Şehre ihanet beyanları orta yerde dururken, rüşvet ve yolsuzlukla suçlananların yargılanması engellenirken ve daha ibretlik kaç olay, beyanat var iken gerçekte kazanan nasıl “dini kaygılar” cemaatler ve “dindarlar” oluyor?

Kazanırken kaybeden dini hareketler

AYDIN TONGA

Hatırlanacağı üzere din adına doğru yolu, hakikati temsil ettiklerini savunan cemaatler 24 Haziran seçimlerinde Erdoğan’ı destekleyeceklerini açıklamışlardı. O kadarki bu süreçte selefiler dahi “demokrasiyi” tasvip etmediklerini ama oylarının Erdoğan’dan yana olacağını bildirdiler. Nihayet seçimler vuku buldu ve Erdoğan dolayısıyla cemaatler ile demokrasiyi hazmedemeyen selefiler de seçimi kazanmış oldular.

Peki, gerçekte kazanan neydi? Biliyoruz ki AKP’li yıllarda cemaatler güç kazanarak, etki alanlarını genişlettiler. Ekonomik ve kitlesel açıdan büyüdüler, siyasi nüfuz alanlarını arttırdılar. Dolayısıyla “örgütsel” açıdan kazanan onlardı. Öte yandan hukuktan, eğitime kadar toplumsal bir “dinselleşme” vurgusu da yaşandı. Rejimin kimliğinde ciddi aşınmalar ortaya çıktı. Fakat bütün bunlara rağmen kimi olay ve açıklamalarla ortada olan ve dolayısıyla dindarlar açısından “kazanma” gerçekliğini sorgulayan bir durum vardı. Peki, neydi o olay ve açıklamalar?
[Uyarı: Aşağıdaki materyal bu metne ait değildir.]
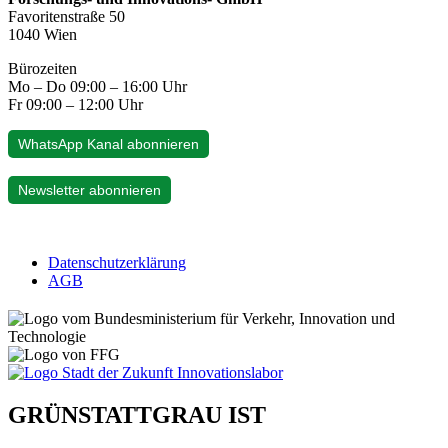
Favoritenstraße 50
1040 Wien
Bürozeiten
Mo – Do 09:00 – 16:00 Uhr
Fr 09:00 – 12:00 Uhr
WhatsApp Kanal abonnieren
Newsletter abonnieren
Datenschutzerklärung
AGB
GRÜNSTATTGRAU IST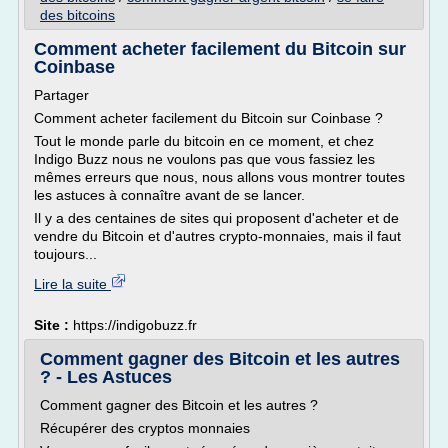
des bitcoins
Comment acheter facilement du Bitcoin sur
Coinbase
Partager
Comment acheter facilement du Bitcoin sur Coinbase ?
Tout le monde parle du bitcoin en ce moment, et chez
Indigo Buzz nous ne voulons pas que vous fassiez les
mêmes erreurs que nous, nous allons vous montrer toutes
les astuces à connaître avant de se lancer.
Il y a des centaines de sites qui proposent d'acheter et de
vendre du Bitcoin et d'autres crypto-monnaies, mais il faut
toujours...
Lire la suite
Site :
https://indigobuzz.fr
Comment gagner des Bitcoin et les autres
? - Les Astuces
Comment gagner des Bitcoin et les autres ?
Récupérer des cryptos monnaies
Örneğin Erdoğan bir konuşmasında aynen şunları söylemişti: “Biz bu şehre ihanet ettik, hâlâ da ihanet ediyoruz, ben de bundan sorumluyum.” Şehre, yani yaşam alanımıza, aldığımız nefese, kısacası hayata ne adına ihanet edilmişti peki? Bunun dinen karşılığı neydi? Dahası “ihanetin” kanıksanmasının, dine ve insana dair yarattığı bir sonuç olmayacak mıydı? Sorular, cevaplarının ağırlığı üzerinde bir kenarda beklesin. Biz diğer bir açıklamayla yazımıza devam edelim.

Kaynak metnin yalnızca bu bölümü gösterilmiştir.